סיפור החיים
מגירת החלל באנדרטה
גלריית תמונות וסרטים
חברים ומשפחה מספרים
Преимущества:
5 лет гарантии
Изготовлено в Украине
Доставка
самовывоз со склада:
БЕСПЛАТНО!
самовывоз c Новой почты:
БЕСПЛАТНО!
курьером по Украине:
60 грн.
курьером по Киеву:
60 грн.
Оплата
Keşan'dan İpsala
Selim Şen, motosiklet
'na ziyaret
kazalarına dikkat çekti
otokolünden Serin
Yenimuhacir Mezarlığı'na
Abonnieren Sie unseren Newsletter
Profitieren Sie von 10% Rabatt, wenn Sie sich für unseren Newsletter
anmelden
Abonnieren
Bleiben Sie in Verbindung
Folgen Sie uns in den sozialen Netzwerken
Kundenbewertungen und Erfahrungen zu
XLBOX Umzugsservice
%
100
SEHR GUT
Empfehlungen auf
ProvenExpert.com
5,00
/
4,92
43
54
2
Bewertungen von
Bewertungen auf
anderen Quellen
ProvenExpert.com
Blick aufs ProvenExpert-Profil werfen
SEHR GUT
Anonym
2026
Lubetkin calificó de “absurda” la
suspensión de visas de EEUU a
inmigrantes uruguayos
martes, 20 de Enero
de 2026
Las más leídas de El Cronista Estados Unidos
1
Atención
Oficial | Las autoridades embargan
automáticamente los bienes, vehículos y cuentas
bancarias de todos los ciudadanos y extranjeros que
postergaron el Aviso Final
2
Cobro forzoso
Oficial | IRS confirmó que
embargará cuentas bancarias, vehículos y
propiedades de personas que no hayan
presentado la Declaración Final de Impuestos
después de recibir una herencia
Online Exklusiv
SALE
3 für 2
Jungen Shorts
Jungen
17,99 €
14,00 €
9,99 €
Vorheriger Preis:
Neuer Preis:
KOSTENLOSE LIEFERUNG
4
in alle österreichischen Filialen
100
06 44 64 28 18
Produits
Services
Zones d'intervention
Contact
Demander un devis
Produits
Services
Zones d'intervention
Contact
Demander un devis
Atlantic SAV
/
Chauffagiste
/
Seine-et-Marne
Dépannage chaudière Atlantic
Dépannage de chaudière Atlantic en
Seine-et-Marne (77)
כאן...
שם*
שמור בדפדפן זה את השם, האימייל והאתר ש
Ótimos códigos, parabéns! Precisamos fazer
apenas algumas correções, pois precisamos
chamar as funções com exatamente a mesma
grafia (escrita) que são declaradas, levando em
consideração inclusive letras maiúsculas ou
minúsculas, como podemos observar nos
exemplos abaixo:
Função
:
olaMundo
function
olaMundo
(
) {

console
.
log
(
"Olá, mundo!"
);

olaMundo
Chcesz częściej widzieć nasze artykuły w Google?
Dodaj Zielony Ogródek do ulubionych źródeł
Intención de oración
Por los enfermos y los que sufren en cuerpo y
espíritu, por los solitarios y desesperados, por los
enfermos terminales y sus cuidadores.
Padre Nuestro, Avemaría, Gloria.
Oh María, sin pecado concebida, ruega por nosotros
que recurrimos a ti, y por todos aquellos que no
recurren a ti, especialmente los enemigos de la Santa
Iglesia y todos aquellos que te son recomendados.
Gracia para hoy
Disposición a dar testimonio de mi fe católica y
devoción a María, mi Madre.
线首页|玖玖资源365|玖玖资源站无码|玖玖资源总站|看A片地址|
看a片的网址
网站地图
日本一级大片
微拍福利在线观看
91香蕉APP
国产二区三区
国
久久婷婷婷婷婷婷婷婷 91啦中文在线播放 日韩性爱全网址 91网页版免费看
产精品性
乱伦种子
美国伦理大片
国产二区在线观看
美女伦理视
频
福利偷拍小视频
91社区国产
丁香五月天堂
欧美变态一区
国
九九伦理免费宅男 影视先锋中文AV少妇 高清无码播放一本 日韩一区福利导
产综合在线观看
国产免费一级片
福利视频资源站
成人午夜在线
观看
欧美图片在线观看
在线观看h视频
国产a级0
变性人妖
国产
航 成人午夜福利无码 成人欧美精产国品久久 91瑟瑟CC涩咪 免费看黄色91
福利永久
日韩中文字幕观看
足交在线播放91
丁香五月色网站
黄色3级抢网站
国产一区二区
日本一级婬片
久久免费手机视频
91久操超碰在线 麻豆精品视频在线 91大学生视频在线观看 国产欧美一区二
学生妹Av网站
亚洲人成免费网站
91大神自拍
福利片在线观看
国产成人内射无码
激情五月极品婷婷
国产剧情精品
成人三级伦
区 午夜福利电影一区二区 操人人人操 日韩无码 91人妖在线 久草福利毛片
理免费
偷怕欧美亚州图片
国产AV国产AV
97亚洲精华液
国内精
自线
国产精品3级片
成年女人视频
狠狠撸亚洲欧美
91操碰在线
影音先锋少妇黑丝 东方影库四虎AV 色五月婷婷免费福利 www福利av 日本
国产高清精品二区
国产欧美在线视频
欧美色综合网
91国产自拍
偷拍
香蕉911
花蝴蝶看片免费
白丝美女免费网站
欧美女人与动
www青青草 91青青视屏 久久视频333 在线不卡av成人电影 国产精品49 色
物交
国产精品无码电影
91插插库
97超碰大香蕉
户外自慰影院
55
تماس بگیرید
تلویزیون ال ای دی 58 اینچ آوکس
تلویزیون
---+---
* **WHAT IS BEING ASKED**
Reproduce the material word for word, from its first line through the line containing "Cobro forzoso", including both of those lines.

* **EXERCISE ANSWER**
סיפור החיים
מגירת החלל באנדרטה
גלריית תמונות וסרטים
חברים ומשפחה מספרים
Преимущества:
5 лет гарантии
Изготовлено в Украине
Доставка
самовывоз со склада:
БЕСПЛАТНО!
самовывоз c Новой почты:
БЕСПЛАТНО!
курьером по Украине:
60 грн.
курьером по Киеву:
60 грн.
Оплата
Keşan'dan İpsala
Selim Şen, motosiklet
'na ziyaret
kazalarına dikkat çekti
otokolünden Serin
Yenimuhacir Mezarlığı'na
Abonnieren Sie unseren Newsletter
Profitieren Sie von 10% Rabatt, wenn Sie sich für unseren Newsletter
anmelden
Abonnieren
Bleiben Sie in Verbindung
Folgen Sie uns in den sozialen Netzwerken
Kundenbewertungen und Erfahrungen zu
XLBOX Umzugsservice
%
100
SEHR GUT
Empfehlungen auf
ProvenExpert.com
5,00
/
4,92
43
54
2
Bewertungen von
Bewertungen auf
anderen Quellen
ProvenExpert.com
Blick aufs ProvenExpert-Profil werfen
SEHR GUT
Anonym
2026
Lubetkin calificó de “absurda” la
suspensión de visas de EEUU a
inmigrantes uruguayos
martes, 20 de Enero
de 2026
Las más leídas de El Cronista Estados Unidos
1
Atención
Oficial | Las autoridades embargan
automáticamente los bienes, vehículos y cuentas
bancarias de todos los ciudadanos y extranjeros que
postergaron el Aviso Final
2
Cobro forzoso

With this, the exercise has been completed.